Provided text:
The death toll in Gaza has surpassed 10,000 people, the Hamas-run health ministry said yesterday after nearly one month of bombardment by Israel whose offensive against Palestinian fighters showed signs of intensifying.
Determined to destroy Hamas after the attack in the first week of October, Prime Minister Benjamin Netanyahu has vowed no letup despite mounting calls for a ceasefire.
The total included 292 killed in the overnight barrage which hit two paediatric hospitals and Gaza’s only psychiatric hospital, the ministry said.
“These are massacres! They destroyed three houses over the heads of their inhabitants — women and children,” Mahmud Meshmesh, resident of Deir al-Balah in central Gaza, said.
“We have already taken 40 bodies out of the rubble,” he said as crowds prayed around corpses wrapped in white shrouds.

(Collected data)

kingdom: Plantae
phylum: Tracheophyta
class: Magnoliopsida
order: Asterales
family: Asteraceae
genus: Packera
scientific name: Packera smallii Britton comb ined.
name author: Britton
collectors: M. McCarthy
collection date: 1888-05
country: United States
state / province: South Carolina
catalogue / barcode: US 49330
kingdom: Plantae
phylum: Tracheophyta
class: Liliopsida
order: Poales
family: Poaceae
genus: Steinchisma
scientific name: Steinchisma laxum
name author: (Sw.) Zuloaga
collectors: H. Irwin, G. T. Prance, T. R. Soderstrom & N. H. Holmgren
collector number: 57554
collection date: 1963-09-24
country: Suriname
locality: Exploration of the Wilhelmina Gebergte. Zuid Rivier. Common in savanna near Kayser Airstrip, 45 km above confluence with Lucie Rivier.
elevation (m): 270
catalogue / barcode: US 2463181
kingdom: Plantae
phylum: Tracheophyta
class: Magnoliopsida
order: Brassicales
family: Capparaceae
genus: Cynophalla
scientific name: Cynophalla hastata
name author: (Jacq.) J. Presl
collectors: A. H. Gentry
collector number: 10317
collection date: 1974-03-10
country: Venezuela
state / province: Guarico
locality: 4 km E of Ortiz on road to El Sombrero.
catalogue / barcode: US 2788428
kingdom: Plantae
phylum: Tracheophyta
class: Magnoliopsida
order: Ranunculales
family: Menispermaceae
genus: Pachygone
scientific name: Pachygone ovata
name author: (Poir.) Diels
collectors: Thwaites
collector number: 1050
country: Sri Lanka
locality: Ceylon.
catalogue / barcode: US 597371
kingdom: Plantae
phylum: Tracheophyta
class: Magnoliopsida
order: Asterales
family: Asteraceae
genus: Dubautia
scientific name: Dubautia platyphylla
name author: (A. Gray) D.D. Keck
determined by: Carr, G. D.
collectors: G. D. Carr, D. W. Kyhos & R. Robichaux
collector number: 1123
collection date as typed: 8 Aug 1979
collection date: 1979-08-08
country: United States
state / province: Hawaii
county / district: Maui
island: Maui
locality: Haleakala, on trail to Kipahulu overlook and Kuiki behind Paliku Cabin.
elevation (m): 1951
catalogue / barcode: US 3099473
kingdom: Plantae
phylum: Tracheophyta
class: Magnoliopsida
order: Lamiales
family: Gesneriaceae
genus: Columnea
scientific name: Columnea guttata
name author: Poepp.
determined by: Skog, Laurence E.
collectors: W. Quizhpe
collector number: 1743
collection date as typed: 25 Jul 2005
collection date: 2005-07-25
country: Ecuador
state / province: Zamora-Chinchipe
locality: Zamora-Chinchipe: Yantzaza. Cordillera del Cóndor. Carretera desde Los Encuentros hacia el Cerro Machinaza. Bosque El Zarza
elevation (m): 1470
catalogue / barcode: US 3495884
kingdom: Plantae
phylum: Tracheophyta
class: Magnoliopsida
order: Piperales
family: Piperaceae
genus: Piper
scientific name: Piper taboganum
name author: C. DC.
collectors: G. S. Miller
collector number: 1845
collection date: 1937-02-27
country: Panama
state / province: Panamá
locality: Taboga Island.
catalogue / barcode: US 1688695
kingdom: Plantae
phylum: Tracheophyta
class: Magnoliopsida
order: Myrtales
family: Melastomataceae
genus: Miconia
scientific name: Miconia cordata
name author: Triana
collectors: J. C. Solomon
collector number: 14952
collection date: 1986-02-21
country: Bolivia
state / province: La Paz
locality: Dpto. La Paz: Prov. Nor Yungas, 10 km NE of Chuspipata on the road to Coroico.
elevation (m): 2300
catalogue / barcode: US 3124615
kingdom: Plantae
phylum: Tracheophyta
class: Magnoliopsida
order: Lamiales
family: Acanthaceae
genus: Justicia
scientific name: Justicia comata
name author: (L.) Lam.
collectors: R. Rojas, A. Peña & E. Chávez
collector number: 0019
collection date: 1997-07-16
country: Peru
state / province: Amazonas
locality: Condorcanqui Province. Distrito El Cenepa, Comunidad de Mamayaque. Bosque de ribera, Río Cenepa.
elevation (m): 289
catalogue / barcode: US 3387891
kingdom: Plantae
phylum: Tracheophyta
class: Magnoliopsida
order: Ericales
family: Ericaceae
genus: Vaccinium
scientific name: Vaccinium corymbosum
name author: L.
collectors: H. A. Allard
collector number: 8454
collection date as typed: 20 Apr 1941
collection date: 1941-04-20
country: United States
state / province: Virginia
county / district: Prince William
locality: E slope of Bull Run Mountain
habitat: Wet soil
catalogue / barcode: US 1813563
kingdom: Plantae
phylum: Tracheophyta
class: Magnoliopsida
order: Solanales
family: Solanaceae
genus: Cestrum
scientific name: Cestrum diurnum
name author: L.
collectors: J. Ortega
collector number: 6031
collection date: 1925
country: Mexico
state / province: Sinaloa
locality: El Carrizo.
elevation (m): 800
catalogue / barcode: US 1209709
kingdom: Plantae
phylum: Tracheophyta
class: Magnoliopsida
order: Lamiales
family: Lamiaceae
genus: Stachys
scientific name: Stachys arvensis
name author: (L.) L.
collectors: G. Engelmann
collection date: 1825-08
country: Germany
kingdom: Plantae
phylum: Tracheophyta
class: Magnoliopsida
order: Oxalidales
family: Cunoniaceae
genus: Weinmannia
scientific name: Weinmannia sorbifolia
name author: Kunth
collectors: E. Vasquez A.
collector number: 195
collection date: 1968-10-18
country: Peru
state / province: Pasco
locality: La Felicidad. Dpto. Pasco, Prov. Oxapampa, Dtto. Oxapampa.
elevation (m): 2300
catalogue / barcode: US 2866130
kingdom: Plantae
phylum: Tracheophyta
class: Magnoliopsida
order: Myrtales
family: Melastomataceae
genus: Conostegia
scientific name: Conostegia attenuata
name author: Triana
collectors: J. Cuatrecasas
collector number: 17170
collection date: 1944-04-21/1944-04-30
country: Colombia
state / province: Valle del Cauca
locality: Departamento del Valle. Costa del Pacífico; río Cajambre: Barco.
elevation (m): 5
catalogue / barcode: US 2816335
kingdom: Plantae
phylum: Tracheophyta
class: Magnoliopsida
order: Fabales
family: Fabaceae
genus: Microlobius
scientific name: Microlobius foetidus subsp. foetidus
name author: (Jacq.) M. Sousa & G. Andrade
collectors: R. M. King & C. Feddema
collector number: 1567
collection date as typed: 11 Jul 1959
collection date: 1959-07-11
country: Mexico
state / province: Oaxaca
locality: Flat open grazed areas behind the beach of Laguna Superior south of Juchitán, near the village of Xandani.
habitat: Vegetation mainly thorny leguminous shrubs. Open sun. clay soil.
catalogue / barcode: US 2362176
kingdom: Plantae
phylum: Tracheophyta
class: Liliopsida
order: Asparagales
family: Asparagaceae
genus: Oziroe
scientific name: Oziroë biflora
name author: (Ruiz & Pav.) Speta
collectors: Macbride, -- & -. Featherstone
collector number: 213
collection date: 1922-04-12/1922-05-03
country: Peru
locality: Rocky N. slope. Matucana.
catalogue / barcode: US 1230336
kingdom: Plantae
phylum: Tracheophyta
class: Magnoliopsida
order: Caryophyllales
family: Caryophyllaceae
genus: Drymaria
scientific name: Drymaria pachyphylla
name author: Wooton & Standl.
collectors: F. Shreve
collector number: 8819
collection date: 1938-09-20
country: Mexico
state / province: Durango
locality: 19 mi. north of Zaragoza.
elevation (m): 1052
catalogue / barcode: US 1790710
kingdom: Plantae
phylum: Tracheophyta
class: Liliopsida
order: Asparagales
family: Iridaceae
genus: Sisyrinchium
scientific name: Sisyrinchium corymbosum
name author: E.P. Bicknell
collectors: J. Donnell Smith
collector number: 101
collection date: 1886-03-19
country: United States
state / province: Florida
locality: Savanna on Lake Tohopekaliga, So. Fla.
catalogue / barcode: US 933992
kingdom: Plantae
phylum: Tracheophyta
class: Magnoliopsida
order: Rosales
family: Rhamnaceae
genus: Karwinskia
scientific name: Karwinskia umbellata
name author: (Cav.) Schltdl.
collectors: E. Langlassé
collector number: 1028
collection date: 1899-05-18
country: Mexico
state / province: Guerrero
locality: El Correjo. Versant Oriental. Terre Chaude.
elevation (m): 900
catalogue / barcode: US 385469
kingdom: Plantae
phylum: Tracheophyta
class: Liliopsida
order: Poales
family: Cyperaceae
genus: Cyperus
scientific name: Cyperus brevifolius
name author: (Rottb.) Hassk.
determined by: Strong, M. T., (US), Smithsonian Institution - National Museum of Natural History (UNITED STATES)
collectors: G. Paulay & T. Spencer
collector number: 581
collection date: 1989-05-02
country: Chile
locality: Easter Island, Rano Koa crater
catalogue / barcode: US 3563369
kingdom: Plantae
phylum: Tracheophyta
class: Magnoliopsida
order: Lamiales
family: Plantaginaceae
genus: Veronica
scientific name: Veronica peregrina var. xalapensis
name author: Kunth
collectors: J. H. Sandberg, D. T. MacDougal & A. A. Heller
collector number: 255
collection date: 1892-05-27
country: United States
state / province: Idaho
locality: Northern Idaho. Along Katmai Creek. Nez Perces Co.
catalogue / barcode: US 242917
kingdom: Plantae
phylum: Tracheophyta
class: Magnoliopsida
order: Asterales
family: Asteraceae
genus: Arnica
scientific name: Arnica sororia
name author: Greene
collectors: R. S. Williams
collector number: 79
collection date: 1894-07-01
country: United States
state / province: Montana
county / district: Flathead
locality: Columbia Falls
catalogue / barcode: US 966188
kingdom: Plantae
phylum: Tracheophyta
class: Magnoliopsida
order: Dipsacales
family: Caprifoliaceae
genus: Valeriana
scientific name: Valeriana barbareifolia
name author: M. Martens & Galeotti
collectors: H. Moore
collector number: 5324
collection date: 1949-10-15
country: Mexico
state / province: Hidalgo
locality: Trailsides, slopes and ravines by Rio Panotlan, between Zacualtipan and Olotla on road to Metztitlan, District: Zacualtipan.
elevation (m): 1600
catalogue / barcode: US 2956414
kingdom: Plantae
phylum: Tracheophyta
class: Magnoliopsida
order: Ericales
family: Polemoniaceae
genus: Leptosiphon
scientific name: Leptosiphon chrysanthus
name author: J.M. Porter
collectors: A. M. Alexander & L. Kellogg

Work order:
Answer these questions using the report on the Gaza death toll:
(a) According to the health ministry, what number has the death toll in Gaza passed?
(b) How many people were killed in the overnight barrage?
(c) How many bodies did Mahmud Meshmesh say had already been taken out of the rubble?
These entries come from a different source than the report on the Gaza death toll.

Answer to the exercise:
(a) 10,000 people
(b) 292
(c) 40